§ Task statement
Please report the number of lines in the entries below that contain "volunteer", with nothing added.
[Entries provided]
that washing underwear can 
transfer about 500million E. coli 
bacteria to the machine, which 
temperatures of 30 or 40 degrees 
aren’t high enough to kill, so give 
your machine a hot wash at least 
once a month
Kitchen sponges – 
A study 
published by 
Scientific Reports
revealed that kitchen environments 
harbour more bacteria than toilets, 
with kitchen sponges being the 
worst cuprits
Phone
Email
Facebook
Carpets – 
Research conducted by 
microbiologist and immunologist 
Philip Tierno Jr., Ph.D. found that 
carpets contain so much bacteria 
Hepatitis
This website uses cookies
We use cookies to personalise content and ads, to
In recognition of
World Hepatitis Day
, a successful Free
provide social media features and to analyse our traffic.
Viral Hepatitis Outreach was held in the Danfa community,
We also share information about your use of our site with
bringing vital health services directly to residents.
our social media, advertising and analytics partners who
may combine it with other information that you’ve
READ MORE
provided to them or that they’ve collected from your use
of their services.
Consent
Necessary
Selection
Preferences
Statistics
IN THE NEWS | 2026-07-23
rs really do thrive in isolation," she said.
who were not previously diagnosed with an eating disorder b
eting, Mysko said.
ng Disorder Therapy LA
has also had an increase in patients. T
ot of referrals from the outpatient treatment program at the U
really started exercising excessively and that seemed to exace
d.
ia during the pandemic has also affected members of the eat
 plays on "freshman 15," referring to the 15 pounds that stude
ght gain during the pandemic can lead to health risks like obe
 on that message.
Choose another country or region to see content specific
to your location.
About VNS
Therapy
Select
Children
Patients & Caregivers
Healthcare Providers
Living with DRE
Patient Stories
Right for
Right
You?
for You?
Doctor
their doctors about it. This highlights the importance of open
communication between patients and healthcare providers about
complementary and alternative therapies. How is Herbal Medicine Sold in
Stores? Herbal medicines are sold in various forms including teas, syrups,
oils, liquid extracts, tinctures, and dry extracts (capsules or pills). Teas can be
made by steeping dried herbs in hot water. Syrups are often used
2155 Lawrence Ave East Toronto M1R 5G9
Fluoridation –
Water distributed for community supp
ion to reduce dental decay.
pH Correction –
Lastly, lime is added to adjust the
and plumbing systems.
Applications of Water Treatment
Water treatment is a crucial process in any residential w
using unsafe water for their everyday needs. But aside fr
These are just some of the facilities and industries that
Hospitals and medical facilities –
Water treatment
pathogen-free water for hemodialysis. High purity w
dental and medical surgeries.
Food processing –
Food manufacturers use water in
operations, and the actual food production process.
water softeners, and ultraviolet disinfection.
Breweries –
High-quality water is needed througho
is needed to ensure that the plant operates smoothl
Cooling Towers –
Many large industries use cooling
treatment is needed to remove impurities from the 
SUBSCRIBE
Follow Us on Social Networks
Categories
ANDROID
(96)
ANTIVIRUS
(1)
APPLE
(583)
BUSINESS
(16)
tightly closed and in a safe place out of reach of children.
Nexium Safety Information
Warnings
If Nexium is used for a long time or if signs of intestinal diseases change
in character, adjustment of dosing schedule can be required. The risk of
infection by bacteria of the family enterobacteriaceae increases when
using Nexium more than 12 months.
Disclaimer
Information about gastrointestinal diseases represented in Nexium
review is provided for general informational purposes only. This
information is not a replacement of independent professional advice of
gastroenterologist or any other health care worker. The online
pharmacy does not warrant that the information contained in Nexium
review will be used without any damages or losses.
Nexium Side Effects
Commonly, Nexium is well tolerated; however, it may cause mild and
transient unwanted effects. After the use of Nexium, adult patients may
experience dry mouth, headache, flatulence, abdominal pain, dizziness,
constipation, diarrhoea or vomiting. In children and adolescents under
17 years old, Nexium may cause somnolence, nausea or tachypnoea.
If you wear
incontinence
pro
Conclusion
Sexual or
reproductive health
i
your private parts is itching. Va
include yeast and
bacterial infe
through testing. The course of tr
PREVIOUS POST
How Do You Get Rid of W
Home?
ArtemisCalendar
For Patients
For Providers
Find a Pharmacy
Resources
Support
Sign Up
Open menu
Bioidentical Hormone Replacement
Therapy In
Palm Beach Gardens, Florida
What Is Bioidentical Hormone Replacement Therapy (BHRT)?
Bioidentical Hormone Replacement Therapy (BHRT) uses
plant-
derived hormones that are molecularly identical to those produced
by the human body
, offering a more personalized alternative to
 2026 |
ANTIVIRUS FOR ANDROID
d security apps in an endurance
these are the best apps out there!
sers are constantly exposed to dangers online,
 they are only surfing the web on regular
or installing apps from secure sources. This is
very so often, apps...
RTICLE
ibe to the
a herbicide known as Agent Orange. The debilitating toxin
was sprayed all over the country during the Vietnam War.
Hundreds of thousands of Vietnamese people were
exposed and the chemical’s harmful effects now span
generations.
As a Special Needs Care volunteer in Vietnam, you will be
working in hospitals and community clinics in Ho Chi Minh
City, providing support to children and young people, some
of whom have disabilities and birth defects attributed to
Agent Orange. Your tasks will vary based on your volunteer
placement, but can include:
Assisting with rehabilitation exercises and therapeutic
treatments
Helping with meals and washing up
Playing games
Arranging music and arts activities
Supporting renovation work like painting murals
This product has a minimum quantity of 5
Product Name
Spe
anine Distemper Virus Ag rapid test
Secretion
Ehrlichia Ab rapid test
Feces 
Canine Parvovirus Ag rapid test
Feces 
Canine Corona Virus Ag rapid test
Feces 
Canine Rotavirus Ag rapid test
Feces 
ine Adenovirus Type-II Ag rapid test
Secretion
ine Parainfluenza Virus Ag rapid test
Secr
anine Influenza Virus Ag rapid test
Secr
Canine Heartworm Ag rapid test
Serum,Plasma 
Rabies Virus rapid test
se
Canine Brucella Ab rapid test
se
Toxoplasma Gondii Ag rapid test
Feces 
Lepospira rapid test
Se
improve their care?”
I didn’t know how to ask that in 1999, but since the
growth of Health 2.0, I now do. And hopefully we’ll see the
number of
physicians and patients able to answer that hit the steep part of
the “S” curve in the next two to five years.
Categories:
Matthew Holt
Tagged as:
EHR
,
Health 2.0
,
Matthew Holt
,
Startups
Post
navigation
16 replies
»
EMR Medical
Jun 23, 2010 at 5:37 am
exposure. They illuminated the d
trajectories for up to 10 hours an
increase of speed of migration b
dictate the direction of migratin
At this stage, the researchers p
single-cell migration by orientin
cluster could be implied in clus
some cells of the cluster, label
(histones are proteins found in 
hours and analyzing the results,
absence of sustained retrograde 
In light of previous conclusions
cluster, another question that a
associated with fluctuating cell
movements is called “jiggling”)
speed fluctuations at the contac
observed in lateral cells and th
[/Entries provided]
§ Task solution
2